§ Text excerpt:
# # # #
OK, on the down side, this remains really, really long. As much as I enjoyed it through the end – and I did – I was also wishing it were over. I know it’s the genre, but I think we could have gone without 300-500 pages (of the trilogy) here and still gotten all its many virtues.
Still, that aside, this really does hold up. Abercrombie may not be challenging the structures of the genre, but he is very much going after its implicit values. This is dark and apocalyptic. There’s no Tolkien-esque sense of a fundamentally benign universe. Instead, like George R.R. Martin, he is upending the conventions and giving us a universe that does not particularly love us back.
At the heart of all this is Bayaz, the aged, sometimes gentle-seeming wizard. As it turns out – in ways that Abercrombie has been hinting at from the start – the entire story here is a showdown between powerful wizards. This is not about the bravery or politics of ordinary humans, not even of humans as extraordinary as Logen or Ferro. Instead, people are a kind of “cattle” to Bayaz, and he is willing to sacrifice any and almost all of them in his millennium-long showdown with his rival.
# # # #
Dataset entries
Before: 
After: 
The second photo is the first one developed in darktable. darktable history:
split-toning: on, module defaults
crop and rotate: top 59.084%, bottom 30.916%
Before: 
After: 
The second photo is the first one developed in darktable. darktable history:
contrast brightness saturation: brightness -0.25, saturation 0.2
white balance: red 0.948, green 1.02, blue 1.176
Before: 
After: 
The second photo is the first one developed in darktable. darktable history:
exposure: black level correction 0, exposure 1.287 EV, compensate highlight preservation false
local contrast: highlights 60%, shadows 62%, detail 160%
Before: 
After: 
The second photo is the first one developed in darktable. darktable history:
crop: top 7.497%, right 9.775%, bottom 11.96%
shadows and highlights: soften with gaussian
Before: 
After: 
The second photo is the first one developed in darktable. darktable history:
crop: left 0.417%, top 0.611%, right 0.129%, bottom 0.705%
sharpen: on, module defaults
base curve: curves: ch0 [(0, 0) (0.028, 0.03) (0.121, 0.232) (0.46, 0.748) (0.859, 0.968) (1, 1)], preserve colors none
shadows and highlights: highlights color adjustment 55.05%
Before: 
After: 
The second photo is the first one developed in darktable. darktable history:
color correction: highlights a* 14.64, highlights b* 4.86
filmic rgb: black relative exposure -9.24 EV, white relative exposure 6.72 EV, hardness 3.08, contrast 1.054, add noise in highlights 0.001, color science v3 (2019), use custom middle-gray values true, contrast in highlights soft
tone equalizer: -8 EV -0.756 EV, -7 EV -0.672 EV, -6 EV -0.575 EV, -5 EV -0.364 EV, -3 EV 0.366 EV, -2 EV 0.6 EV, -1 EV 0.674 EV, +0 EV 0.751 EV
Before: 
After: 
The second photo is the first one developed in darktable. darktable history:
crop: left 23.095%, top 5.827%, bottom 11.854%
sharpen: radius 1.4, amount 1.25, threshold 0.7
# # # #
§ Written instruction: According to the review, how many pages of the trilogy could have been left out while keeping all its virtues?

§ Final result: 300 to 500 pages.